Insurance Trade Group Sees Storm Brewing in Texas

March 6, 2006

Hurricane season is just a few short months away and the head of a Texas-based insurance trade group already sees some dark clouds on the horizon.

“The Texas Windstorm Insurance Association is considerably under funded in the event a major hurricane makes landfall in Galveston or Corpus Christi,” Jerry Johns, president of Southwestern Insurance Information Service said. “Last year TWIA had a $130 million deficit as a result of losses caused by Hurricane Rita and that would be a drop in bucket had the storm hit Galveston.”

The number of structures insured by TWIA is growing dramatically. In 2001 the association had 68,756 policyholders. At the end of 2005 that number has grown to 99,246, according to Jim Oliver, general manager of the Texas Windstorm Insurance Association.

“TWIA’s exposure in 1992 was about $5 billion in the 14 coastal counties and a portion of Harris County,” Oliver said. “At the end of 2005 our exposure was approximately $26 billion.”

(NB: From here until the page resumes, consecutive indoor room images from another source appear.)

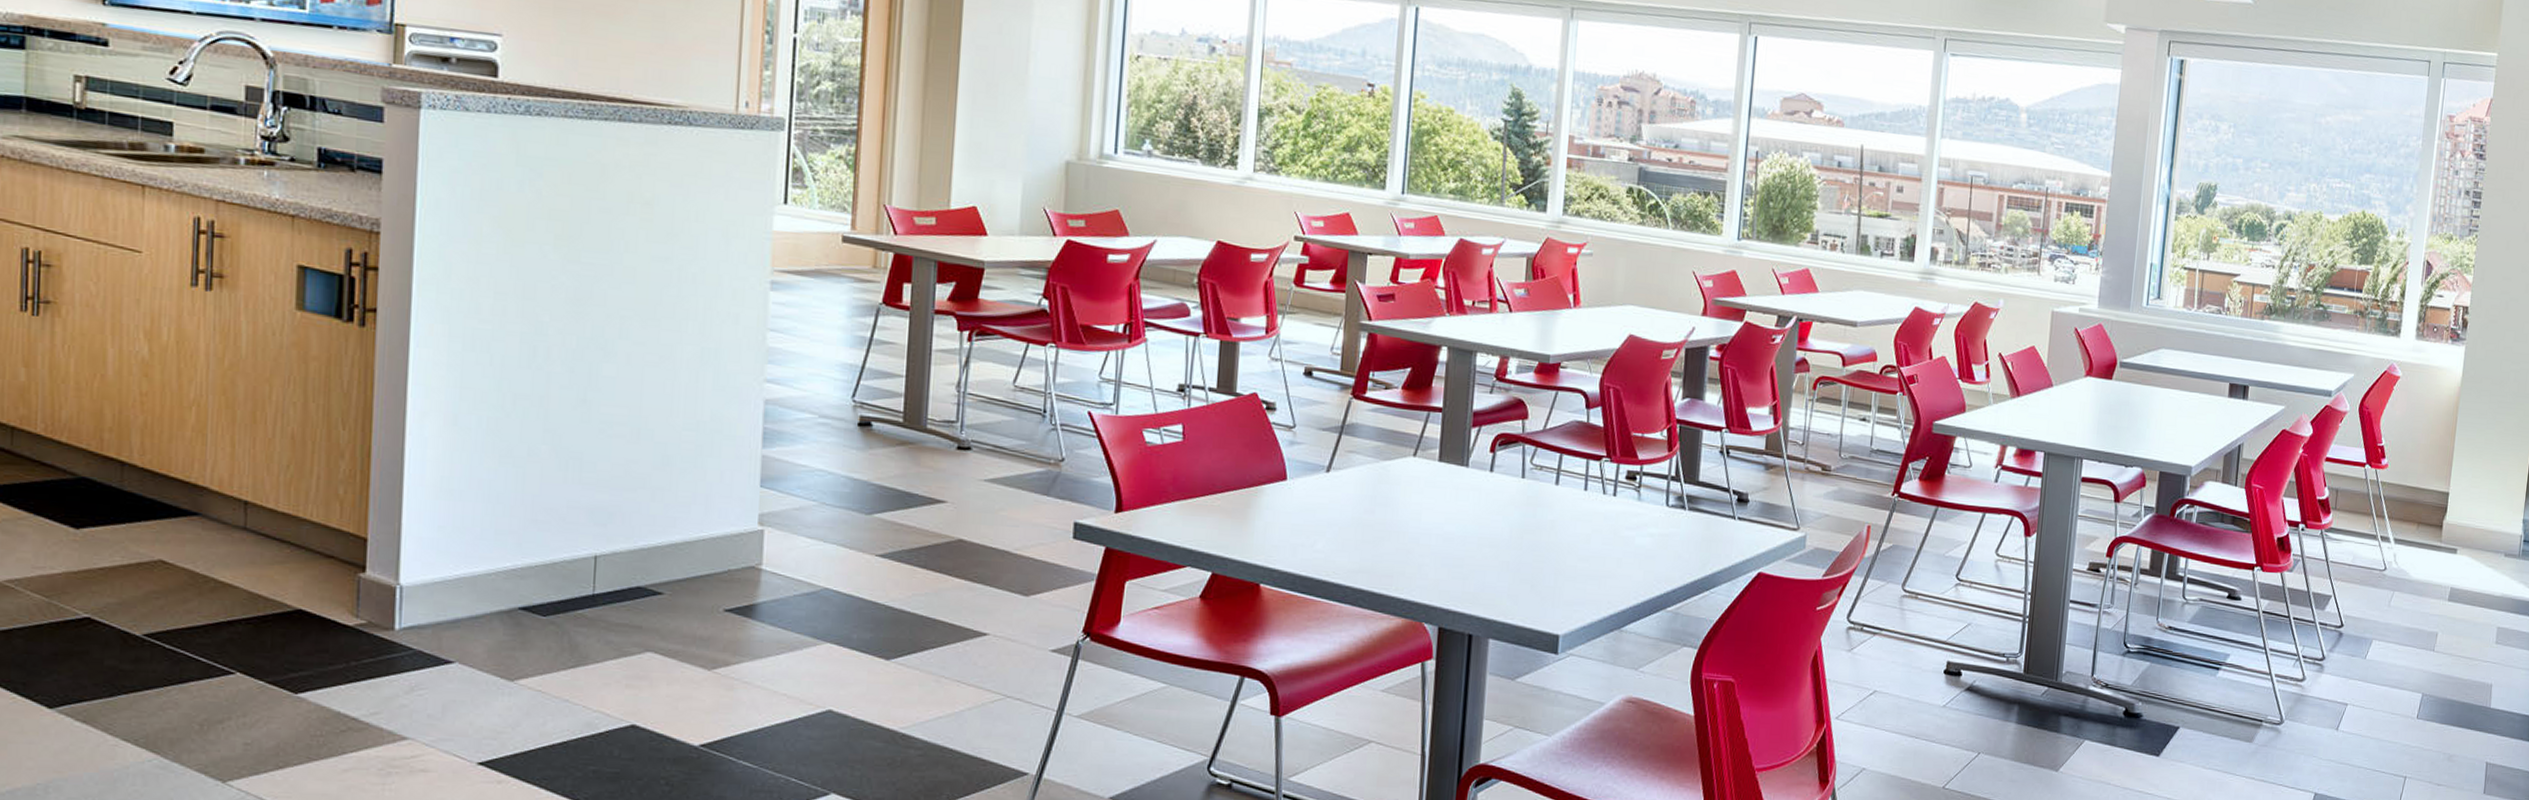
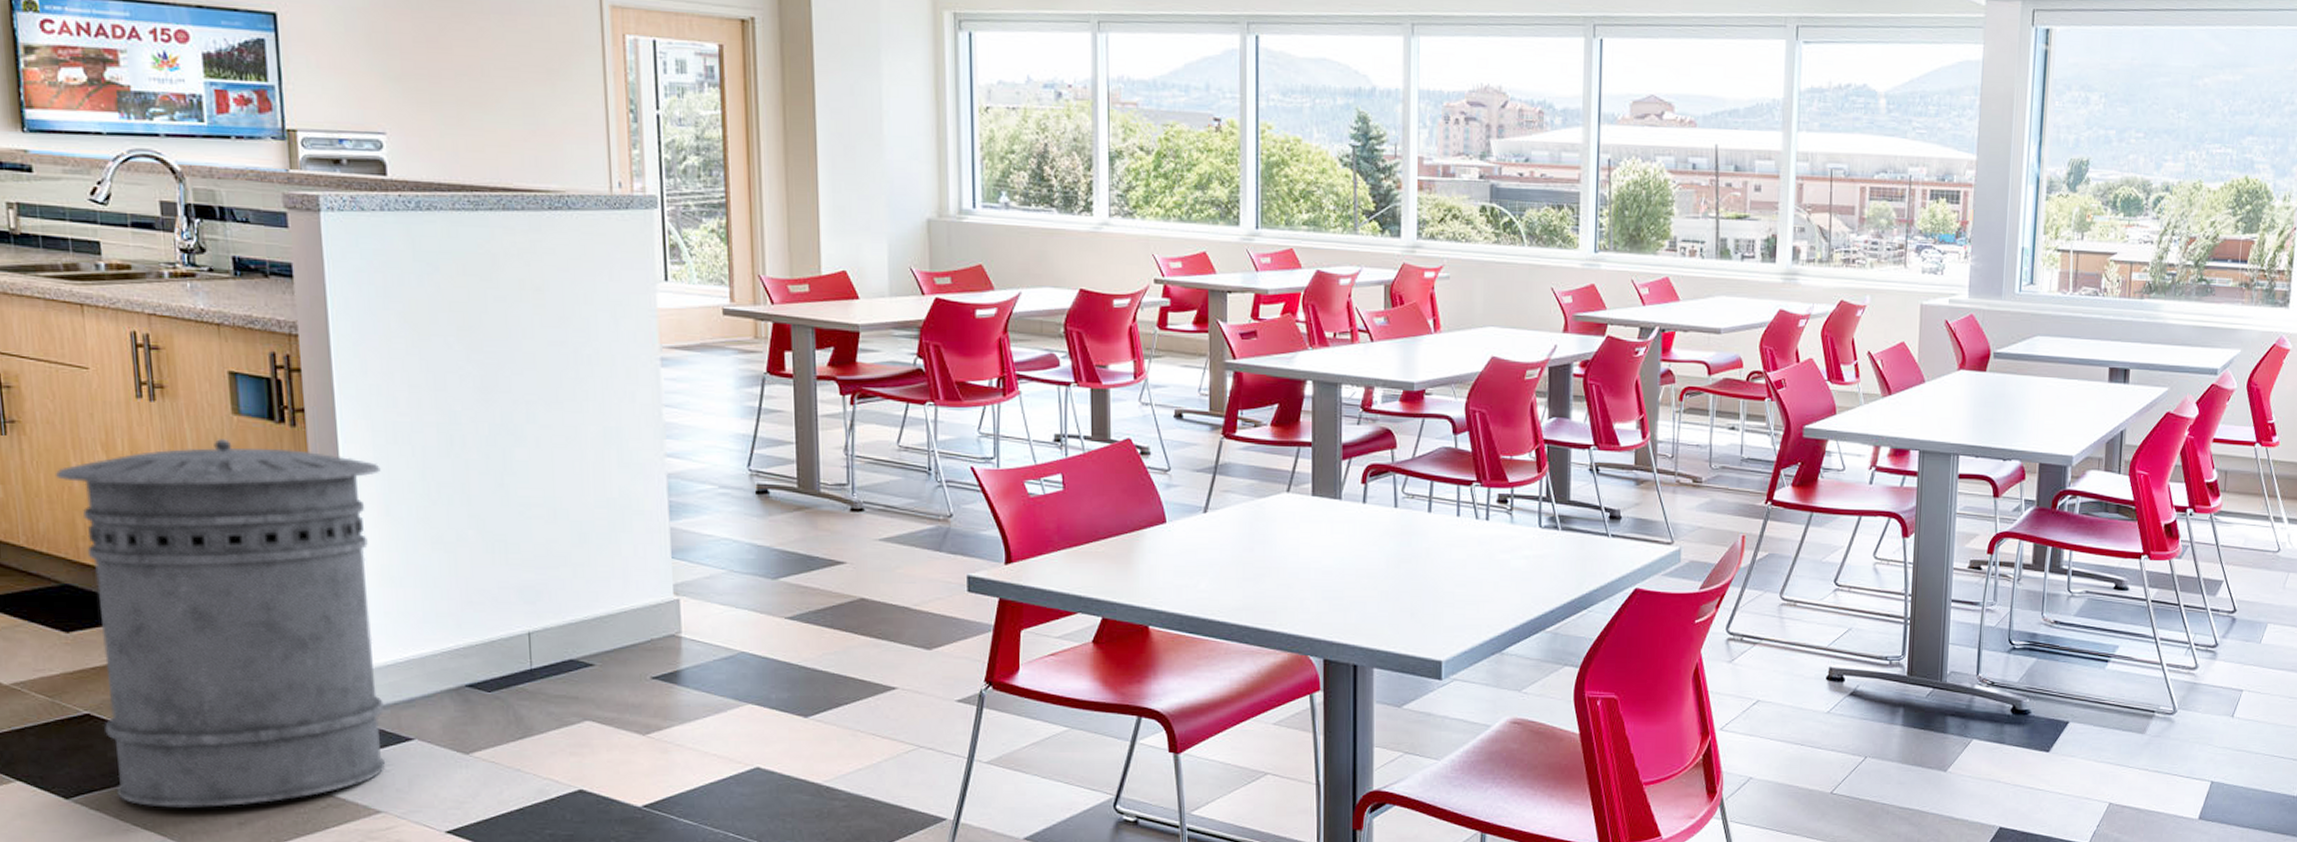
trash can: none [89,333,453,725] -> present [56,438,386,808]

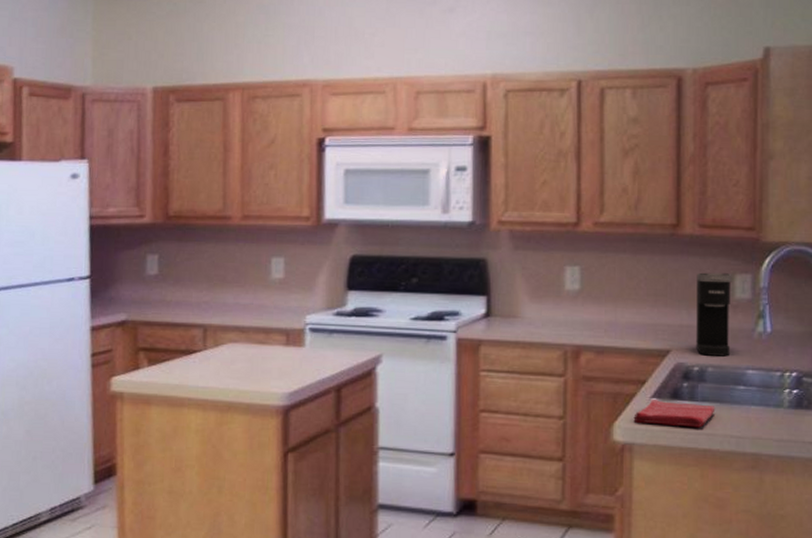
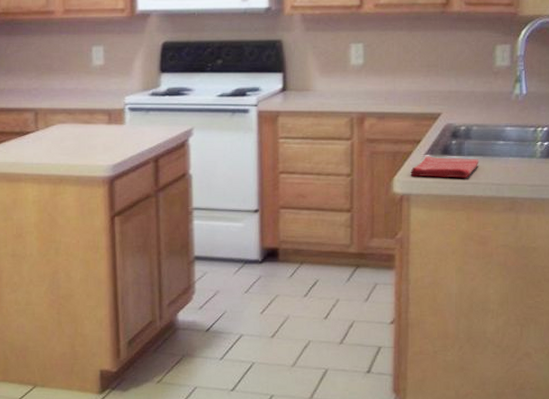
coffee maker: present [696,272,732,356] -> none [463,44,494,117]

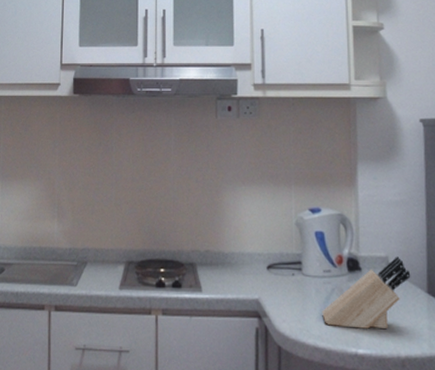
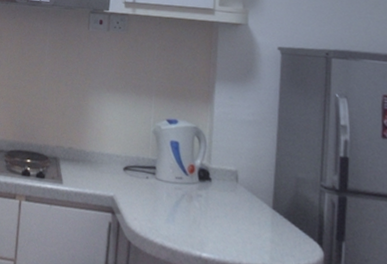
knife block: present [322,257,411,329] -> none [171,172,258,237]

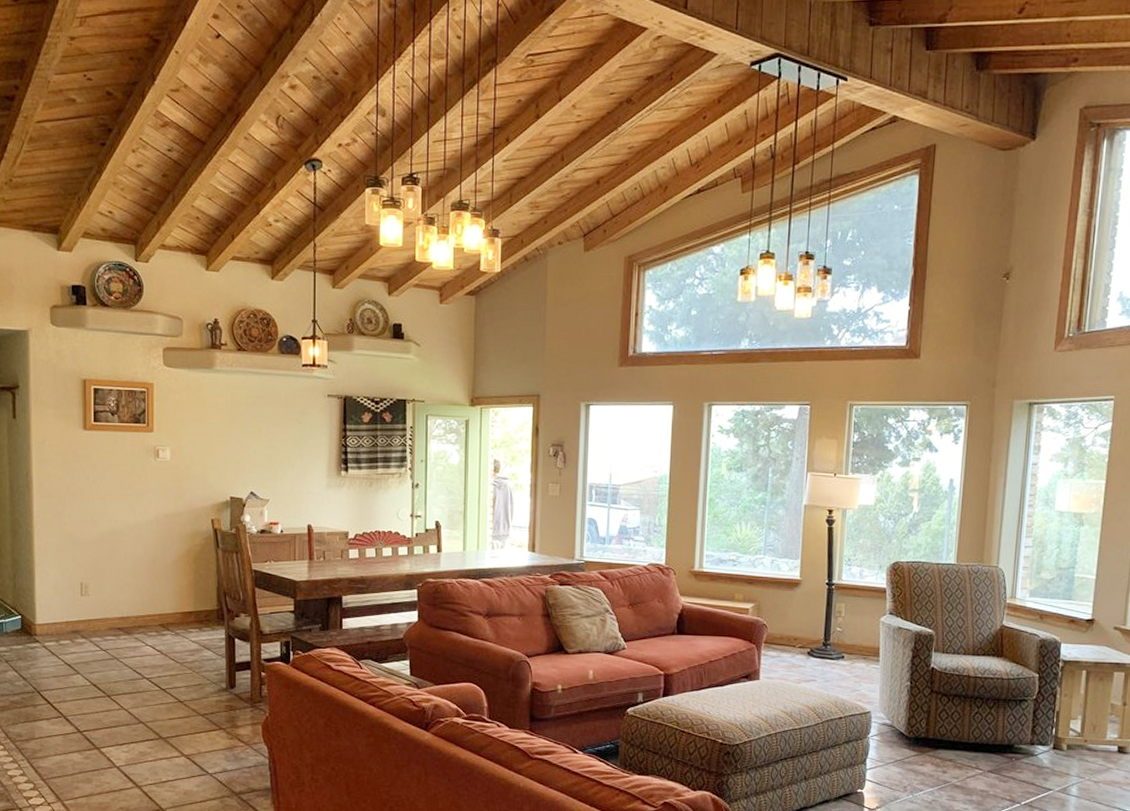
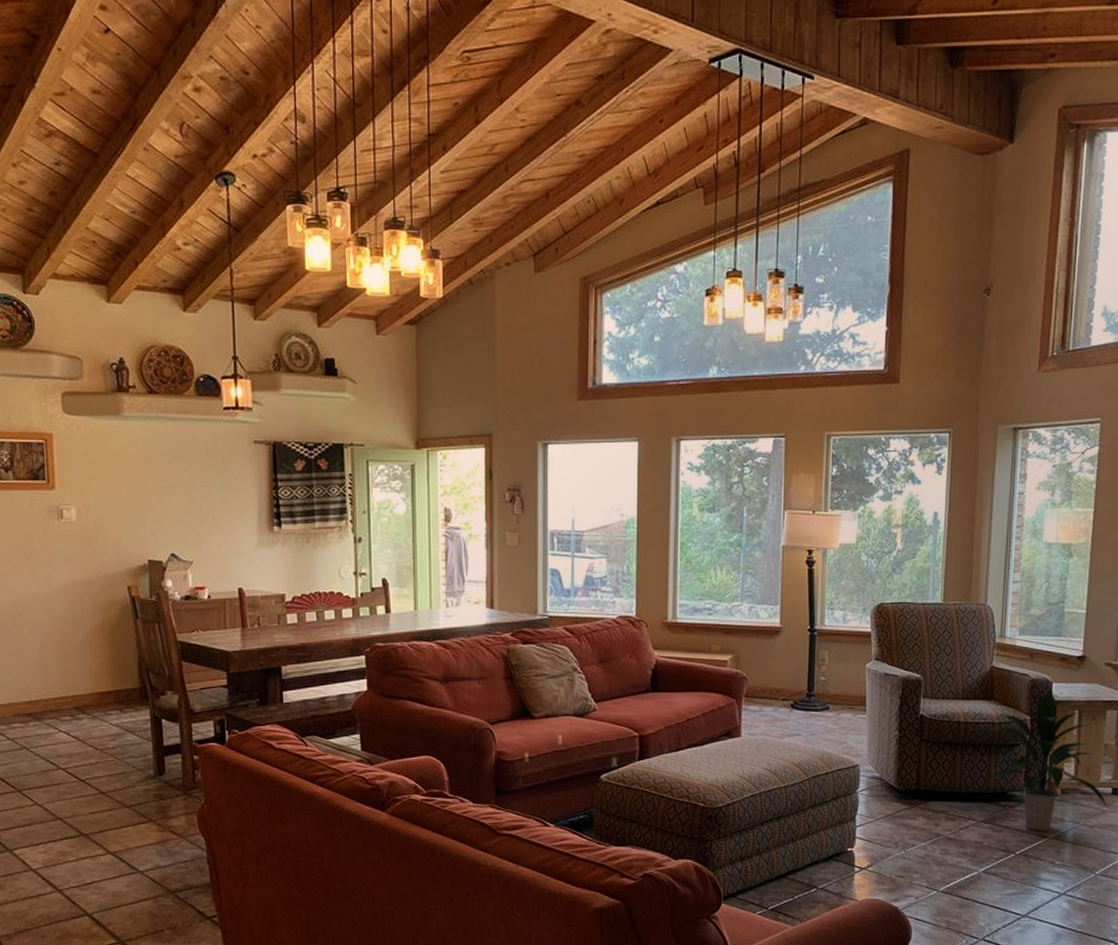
indoor plant: none [998,649,1114,785] -> present [991,689,1108,832]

“Because the rates we collect fall far short of the risk we assume, it is sad but true that Texas coast can no longer afford itself,” Oliver noted.

Oliver indicated that TWIA has $1.3 billion in funding, but when you compare that against a hurricane with the potential of causing $4-5 billion in losses along the Texas coast, something has to change. This will, obviously, result in some shortfall, which will have to be made up by the State of Texas.

Dr. William Gray of Colorado State University has predicted that during 2006 we will have nine hurricanes and 17 named storms. The number of hurricanes in an average year is 5.9 and 9.6 for named storms.

“We have had a wake-up call and it is time to be sure TWIA is property funded,” Johns said.

Insured losses from Hurricane Katrina are estimated to be $34 billion and hurricane modeling firms are predicting that damage to the U. S. from storms could rise as much as 60 percent in the coming years.

“Under our current funding, once we assess companies, exhaust the Catastrophe Reserve Fund and penetrate our layers of reinsurance we would have to tap the state’s General Revenue Fund through tax credits,” Oliver said.

TWIA’s funding mechanism was developed in the early 1990’s when the association had about one-fifth the exposure we have today, he added.

The TWIA Board has approved recommendations for changes in legislation which call for issuing $800 million in pre and post-event bonds to be paid for by a surcharge on property and casualty policies in Texas, excluding workers’ compensation, medical malpractice and health and accident policies.

“To accomplish this would require the approval of the legislature and they will not meet in regular session until January 2007,” Johns said “That means TWIA will go through another storm season before funding solutions are considered, unless TWIA issues are considered in a Special Session of the Legislature.”

“We need look no further than Florida where Citizens Property Insurance Corp, the insurer of last resort is expected to have a deficit in 2005 of $1.5 billion,” he said. “We don’t want a similar deficit to occur in Texas.”

“Finding a resolution to the funding of TWIA and reducing reinsurance costs are essential,” Johns said. “Otherwise there is the potential that the state General Revenue Fund could be hit if a major hurricane affected the Texas coast.”